Exercise requirements: From the data below, retype exactly the lines starting with the one that contains "nose: (693, 351)" and ending with the one that contains "left shoulder: (334, 529)", both included.
[Provided records Boundary: Start]
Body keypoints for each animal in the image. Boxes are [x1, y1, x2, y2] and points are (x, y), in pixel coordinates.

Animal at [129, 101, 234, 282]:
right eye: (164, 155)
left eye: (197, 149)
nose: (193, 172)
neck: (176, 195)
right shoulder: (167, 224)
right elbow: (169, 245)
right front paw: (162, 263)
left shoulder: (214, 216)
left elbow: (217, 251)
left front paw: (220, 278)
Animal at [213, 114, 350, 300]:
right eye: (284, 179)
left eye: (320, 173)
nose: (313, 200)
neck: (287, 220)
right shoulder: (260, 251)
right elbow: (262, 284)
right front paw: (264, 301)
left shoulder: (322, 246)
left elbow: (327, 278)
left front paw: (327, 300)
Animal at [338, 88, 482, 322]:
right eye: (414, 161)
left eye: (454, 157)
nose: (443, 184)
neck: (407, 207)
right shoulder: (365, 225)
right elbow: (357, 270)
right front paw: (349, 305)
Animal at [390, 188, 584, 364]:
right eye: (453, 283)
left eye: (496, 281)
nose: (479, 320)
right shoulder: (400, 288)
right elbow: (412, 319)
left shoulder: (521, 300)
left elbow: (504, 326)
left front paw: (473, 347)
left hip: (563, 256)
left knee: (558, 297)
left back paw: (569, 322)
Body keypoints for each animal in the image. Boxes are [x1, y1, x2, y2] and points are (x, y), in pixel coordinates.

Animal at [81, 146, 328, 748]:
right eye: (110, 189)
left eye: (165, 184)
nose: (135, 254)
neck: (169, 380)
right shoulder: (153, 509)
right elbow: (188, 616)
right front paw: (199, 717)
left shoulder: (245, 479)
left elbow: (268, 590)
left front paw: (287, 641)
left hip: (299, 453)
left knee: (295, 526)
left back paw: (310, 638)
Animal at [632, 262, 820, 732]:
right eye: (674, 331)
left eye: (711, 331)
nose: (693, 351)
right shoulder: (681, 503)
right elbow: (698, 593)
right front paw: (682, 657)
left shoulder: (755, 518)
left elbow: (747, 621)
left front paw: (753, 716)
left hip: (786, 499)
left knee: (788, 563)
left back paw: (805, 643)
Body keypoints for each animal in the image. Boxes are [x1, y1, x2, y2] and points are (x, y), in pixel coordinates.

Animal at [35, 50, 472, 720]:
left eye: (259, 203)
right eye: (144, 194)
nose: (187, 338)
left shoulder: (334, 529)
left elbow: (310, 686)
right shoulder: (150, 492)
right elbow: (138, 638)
[Provided records Boundary: End]
Result of this task:
nose: (693, 351)
right shoulder: (681, 503)
right elbow: (698, 593)
right front paw: (682, 657)
left shoulder: (755, 518)
left elbow: (747, 621)
left front paw: (753, 716)
left hip: (786, 499)
left knee: (788, 563)
left back paw: (805, 643)
Body keypoints for each animal in the image. Boxes are [x1, y1, x2, y2] and points are (x, y), in pixel coordinates.

Animal at [35, 50, 472, 720]:
left eye: (259, 203)
right eye: (144, 194)
nose: (187, 338)
left shoulder: (334, 529)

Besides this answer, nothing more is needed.